ASTROLABES
The oldest description we have of the design and use of an astrolabe was written in the VIth century by Johannes Philoponus of Alexandria (490-566). Thereafter the instrument was steadily perfected and became increasingly widespread, first in the Arab world and then in the Christian, being used extensively in astronomy and especially navigation, until it was replaced by the theodolite and sextant at the end of the XVIIIth century.
It was a portable instrument made of copper or bronze used for computing the elevation of the Sun or a star on the horizon and for quickly solving problems of spherical astronomy. It could also be used for working out the height of mountains and towers and for topographic measures in general. It was therefore an extremely useful instrument, more for sailors and astrologists than for astronomers for whom its inaccuracy was not much help for observations.
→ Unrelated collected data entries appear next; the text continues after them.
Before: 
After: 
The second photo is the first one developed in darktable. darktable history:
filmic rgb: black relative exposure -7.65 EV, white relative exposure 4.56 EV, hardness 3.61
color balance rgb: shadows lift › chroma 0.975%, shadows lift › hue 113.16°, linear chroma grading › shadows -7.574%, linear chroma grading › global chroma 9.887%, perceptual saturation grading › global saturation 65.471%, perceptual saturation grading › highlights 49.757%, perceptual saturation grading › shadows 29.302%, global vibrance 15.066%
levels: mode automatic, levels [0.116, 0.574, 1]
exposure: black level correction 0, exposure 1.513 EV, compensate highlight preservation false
Its origin seems to lie in the armillary sphere described by Ptolemy in the IInd century AD but it was the Arabs who perfected it and helped make it more widespread. When, towards the end of the Xth century, arab astrology began to spread across Europe, instruments for observation and astronomical navigation became known, many of which were based on ancient Greek instruments like the astrolabe.
The oldest astrolabe in Europe dates from 912 and can be found in Paris. The spread of this kind of instrument led to the rise, in Europe too, of expert craftsmen, designers of original astrolabes - the Italian and French schools were famous - but also clever imitators of old Arab models.
The brass or copper plate has a graduated limb on which rotates an alidade fitted with a vane for sighting the star one wants to measure the elevation of.